Vers l’élargissement du conflit
D’autant plus que la probabilité de l’ouverture d’un deuxième front par le parti chiite dans le nord d’Israël n’est pas écartée; sans omettre la possibilité d’une nouvelle Intifada dans les Territoires occupés. En effet, en concomitance de l’offensive du Hamas, dimanche matin, le Hezbollah a revendiqué des tirs sur un secteur contesté à la frontière entre Israël et le Liban. Pour rappel, durant l’été 2006, une guerre totale avait opposé le groupe armé libanais soutenu par l’Iran à l’armée de l’occupation, Tsahal, faisant plus de 1 200 morts côté libanais en majorité des civils, et 160 côté israélien, des militaires pour la plupart.
« Une intervention terrestre israélienne à Gaza pourrait pousser le Hezbollah à ouvrir un front au Liban. D’autres acteurs locaux pourraient s’inviter dans le conflit en Cisjordanie occupée. Nous pourrions alors voir Israël entraîné dans une guerre sur plusieurs fronts avec différents groupes de résistance », estime un expert militaire.
Un avis également partagé par une politologue et professeure des relations internationales au Schiller International University. Laquelle considère que l’attaque du Hamas aura forcement un impact négatif sur les relations entre Israël et les pays arabes. Certains étant engagés depuis quelques années dans un processus de rapprochement dans le cadre des accords d’Abraham. Car « au-delà du contexte israélo-palestinien, on a un contexte israélo-arabe qui va être extrêmement tendu. La rue arabe étant majoritairement pro-palestinienne. Pour sa part, le Hamas est dans une logique jusqu’au-boutiste qui vise à ne permettre aucune normalisation avec Israël ».
Le malaise de Riyad
Or, dans ce contexte explosif, l’Arabie saoudite, poids lourd du Moyen-Orient, se retrouve dans une situation intenable. Les négociations parrainées par Washington devaient logiquement voir Riyad reconnaître Israël. Sachant qu’en contrepartie, le prince héritier exige des avancées sur la question palestinienne, une « priorité absolue », pour son père, le roi Salmane Ibn Abdelaziz. Ainsi, il aurait demandé la reconnaissance d’un Etat palestinien. Une demande dont le gouvernement israélien actuel, le plus à droite de l’histoire du pays, est totalement hermétique à toute solution à deux Etats.
Par conséquent- ce que les deux millions de Gazaouis vont endurer par le blocus total imposé par les forces de l’occupation (ni électricité, ni eau, ni carburant), en plus du coût très élevé en pertes humaines dans le scénario très probable d’une intervention au sol dans un théâtre urbain– empêchera les autorités saoudiennes, sous la pression de l’opinion publique locale, d’aller de l’avant dans la voie de la normalisation.

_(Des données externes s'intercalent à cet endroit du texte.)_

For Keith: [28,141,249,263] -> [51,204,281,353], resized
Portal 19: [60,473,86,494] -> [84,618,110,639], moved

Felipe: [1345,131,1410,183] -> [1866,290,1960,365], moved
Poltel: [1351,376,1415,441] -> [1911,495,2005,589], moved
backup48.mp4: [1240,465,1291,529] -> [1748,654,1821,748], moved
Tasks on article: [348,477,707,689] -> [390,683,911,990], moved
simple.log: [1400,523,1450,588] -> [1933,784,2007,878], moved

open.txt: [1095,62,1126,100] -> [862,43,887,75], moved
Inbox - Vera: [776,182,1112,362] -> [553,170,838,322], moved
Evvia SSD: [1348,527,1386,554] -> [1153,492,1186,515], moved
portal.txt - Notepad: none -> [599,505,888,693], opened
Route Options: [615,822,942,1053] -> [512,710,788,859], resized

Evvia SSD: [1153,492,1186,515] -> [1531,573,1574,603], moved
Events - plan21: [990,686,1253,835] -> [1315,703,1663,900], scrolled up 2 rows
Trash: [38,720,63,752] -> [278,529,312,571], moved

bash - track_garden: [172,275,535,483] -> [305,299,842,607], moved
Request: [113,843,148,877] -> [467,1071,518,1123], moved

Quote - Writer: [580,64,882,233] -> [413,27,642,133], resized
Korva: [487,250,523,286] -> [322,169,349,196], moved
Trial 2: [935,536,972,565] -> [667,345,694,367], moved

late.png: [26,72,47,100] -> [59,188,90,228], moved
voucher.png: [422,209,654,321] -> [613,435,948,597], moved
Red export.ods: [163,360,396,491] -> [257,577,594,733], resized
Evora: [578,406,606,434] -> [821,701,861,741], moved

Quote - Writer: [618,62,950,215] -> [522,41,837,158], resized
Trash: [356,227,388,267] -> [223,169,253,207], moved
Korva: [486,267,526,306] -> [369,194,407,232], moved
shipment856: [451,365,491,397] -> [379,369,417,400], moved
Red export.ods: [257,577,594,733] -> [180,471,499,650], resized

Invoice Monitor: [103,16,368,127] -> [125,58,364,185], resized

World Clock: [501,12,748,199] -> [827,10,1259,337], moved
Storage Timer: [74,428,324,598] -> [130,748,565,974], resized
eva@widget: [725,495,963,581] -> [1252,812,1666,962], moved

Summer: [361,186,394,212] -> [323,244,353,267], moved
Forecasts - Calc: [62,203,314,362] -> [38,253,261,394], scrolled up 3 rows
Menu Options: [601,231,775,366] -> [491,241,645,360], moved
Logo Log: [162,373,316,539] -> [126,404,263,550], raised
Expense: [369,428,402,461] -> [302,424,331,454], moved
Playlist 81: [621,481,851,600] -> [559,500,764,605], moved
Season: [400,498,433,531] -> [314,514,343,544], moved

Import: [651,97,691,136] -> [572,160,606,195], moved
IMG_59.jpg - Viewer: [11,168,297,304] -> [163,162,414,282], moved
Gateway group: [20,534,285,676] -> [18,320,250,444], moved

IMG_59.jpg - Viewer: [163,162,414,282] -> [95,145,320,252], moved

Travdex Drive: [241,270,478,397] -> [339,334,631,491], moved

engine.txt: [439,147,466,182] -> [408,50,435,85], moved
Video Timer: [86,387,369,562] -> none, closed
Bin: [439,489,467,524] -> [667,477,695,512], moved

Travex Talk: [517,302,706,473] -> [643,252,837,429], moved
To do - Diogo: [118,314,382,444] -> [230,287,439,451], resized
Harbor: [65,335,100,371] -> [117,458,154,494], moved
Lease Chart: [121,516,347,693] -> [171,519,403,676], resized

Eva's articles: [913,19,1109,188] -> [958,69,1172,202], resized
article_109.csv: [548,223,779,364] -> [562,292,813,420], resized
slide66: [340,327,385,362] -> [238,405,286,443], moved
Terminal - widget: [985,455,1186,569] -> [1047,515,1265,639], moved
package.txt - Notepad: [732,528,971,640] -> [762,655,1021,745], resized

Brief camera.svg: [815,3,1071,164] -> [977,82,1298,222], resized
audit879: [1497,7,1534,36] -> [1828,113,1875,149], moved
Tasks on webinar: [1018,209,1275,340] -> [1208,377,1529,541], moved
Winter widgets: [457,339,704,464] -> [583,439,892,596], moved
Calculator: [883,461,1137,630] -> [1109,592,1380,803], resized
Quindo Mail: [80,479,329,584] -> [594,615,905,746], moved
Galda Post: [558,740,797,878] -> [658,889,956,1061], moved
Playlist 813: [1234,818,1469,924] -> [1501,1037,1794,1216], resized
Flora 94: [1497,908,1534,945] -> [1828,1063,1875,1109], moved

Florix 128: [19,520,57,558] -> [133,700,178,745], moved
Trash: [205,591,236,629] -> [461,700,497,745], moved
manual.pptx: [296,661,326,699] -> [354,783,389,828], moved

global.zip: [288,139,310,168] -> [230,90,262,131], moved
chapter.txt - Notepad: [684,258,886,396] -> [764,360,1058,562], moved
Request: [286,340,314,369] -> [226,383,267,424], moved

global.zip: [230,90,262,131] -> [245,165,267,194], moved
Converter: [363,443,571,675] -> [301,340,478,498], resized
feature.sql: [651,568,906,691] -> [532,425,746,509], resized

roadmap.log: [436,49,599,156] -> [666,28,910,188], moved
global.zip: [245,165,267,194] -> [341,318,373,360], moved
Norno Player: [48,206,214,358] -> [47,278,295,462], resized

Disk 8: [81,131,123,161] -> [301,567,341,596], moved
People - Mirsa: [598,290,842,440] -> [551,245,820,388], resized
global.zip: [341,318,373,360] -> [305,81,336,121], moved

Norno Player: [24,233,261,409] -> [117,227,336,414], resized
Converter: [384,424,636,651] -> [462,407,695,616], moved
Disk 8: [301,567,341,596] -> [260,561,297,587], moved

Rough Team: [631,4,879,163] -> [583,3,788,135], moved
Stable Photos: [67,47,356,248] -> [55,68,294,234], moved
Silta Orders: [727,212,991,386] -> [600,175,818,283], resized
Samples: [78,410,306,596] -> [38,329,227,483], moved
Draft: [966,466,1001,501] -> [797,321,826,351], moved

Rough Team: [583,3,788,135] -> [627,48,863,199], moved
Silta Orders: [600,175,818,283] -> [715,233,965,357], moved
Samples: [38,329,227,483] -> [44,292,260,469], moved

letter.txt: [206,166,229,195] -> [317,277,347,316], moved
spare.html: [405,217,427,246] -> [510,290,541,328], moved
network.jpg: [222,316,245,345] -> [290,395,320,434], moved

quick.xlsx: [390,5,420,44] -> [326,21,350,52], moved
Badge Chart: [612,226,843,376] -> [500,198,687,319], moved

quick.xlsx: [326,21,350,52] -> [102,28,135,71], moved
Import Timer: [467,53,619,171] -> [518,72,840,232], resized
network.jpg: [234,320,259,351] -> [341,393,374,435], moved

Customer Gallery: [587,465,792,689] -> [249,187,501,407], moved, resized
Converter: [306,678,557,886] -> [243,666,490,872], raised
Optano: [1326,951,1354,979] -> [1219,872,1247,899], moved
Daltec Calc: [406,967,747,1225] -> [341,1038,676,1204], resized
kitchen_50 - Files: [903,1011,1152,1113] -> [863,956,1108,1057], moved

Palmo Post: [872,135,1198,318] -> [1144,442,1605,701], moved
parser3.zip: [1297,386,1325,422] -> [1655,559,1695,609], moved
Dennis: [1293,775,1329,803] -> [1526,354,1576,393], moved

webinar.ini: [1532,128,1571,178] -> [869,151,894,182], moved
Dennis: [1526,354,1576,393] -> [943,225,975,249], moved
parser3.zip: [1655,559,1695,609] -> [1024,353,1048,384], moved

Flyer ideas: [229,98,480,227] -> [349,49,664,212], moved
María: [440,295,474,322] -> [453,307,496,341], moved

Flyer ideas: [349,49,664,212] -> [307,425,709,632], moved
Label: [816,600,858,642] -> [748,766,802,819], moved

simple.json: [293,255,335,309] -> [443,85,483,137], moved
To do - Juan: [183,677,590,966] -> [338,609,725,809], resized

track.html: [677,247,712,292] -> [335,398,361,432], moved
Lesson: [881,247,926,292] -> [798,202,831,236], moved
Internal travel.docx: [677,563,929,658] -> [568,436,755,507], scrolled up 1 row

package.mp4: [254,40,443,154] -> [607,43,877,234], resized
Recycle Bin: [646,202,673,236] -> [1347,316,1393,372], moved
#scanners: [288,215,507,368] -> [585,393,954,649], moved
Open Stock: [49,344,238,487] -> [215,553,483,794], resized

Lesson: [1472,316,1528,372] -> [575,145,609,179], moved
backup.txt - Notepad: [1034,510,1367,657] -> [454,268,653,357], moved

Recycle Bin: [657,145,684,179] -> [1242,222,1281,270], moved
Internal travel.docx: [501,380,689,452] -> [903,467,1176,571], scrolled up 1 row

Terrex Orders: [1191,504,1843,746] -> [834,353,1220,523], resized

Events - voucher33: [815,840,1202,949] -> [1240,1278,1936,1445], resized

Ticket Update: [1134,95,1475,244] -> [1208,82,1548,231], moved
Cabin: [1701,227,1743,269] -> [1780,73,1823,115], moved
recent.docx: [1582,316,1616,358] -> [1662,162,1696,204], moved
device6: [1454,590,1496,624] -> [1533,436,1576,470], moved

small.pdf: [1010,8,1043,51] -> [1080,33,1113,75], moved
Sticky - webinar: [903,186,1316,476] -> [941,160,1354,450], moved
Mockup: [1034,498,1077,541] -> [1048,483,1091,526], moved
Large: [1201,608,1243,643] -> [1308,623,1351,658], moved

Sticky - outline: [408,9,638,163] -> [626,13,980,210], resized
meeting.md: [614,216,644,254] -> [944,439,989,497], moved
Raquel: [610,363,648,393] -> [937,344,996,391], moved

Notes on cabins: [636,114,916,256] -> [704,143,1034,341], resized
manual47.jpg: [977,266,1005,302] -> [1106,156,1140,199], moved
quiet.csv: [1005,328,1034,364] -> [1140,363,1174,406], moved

Déjà une victoire pour le Hamas qui se positionne comme unique interlocuteur, étant le représentant de la résistance. Laquelle aura réussi l’exploit d’occuper pendant quelques jours des terres dans le sud d’Israël. Ce que même des Etats arabes n’ont pas réussi à faire. Montrant au monde entier la fragilité et la vulnérabilité de la plus puissante armée du Moyen-Orient. Un tigre en papier?